There you started reading the classics again. But you know what, quite a few people I talked to in the last few days told me they were doing the same. Both inside and outside, there seems to be an atmosphere that gives people the desire to read the classics again. As you know, I frequently re-read things that I had read during my childhood and could not comprehend. The last one was “Point Counter Point”, and I hope we will be free again before you get the chance to read it again. Aside from the classics, lately I have thought the most of Barnes’ “Noise of Time”, which I read the last summer. I don’t know whether it is translated into Turkish, but I think it could be translated as “Zamanın Uğultusu”. It tells the story of a person who tries to keep doing what he knows well as he knows it without leaving his homeland. Now while I am writing this, that folk song I love so much also comes to my mind: The sounds of the wilderness strike my head / Thoughts of my coy love block my path. The life of Shostakovich, the protagonist of Barnes’ novel, is a tragic one. But to some extent it is similar to the life of Montaigne, whose “Essays” you are reading now in there. Montaigne also lived in quite difficult times, as he tried to prevent Catholics and Protestants from killing each other and failed. In the end, the lives of both is a story of the same endeavor: to be as themselves and to live as themselves. Nevertheless, “Essays” that Montaigne wrote isolated in a tower is not like the “Noise of Time”, it is rather a heartwarming book; on my account, I am pleased that you have read the “Essays” over there.
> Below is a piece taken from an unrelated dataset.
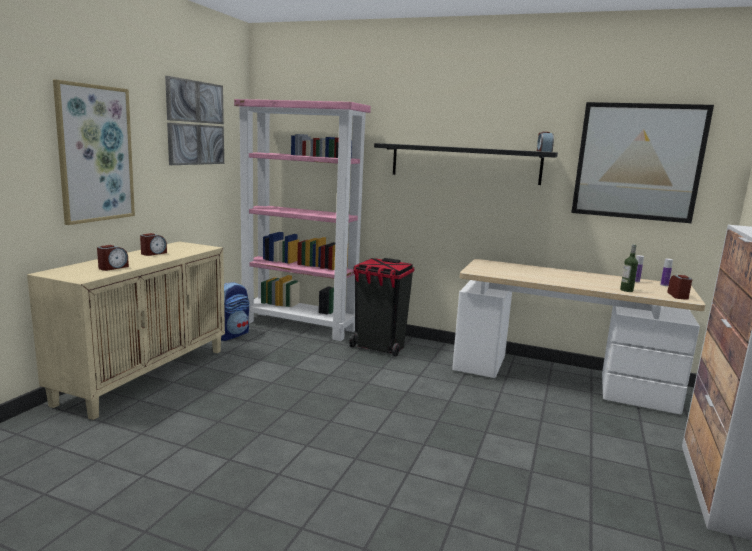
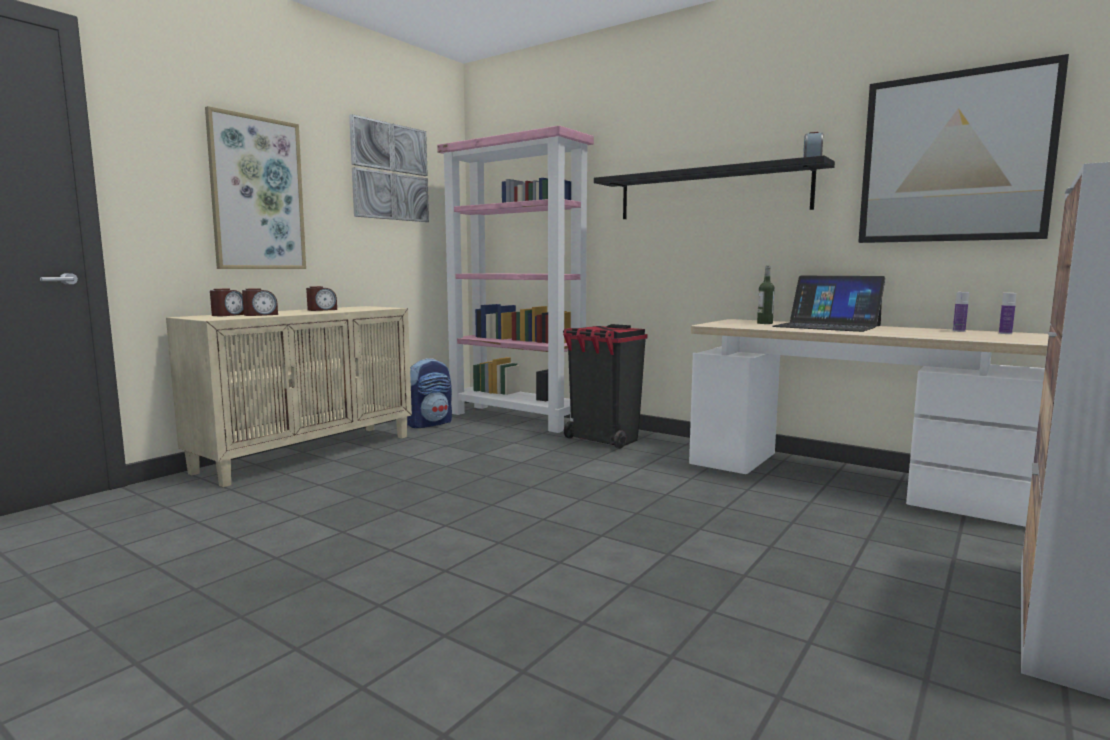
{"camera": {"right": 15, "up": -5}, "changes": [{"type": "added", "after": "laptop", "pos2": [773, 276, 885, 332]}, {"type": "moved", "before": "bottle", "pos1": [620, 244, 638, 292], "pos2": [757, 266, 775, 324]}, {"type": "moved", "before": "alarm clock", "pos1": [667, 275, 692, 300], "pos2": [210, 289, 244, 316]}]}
The noises of the times are bad, but in the middle of those noises, there are also voices of clever, good, honest, courageous people. I try to hear only the latter voices and attempt to plug my ears to everything else. The voices that say, “He is always in my mind”, “I always think of him”, “is there anything I can do?”, “would you like something?”, “may I send a book?”, “if I write a letter would he receive it?”. There are many who want to write a letter, and there are also some who say “I wrote it though I know I cannot send it”. Some begin with a shy voice, asking “do I bother you”; some ask with a serious voice “is there a new development”; and others impatiently ask “when is he coming out?”. Especially on Thursdays, the day I come to see you each week, my phone starts ringing before noon and doesn’t stop till evening. “How is Osman Bey?”, “is Osman’s health well?”, “is his morale strong?”. I would like to store all these beautiful voices in a music box with angelic paintings and make you listen to them when you come out. That’s why I like the website for you. I think to myself, maybe you’ll take a look at it once you come out and will hear the voices I heard while reading it.
There are many who see the bad. Thanks to you, I have seen much goodness and beauty. Thank you for that and for everything. Now it is also strange to wish you “a happy new year”. But of course, I have hopes for us; when it comes to our hopes for Turkey and the world, they always remain the same. Let’s get good news this year; let there be no horrible news in the newspapers; let people not suffer so much, and let there be not so much sorrow; let reason, common sense, and humanity reach everybody… That’s it, what else is there to say?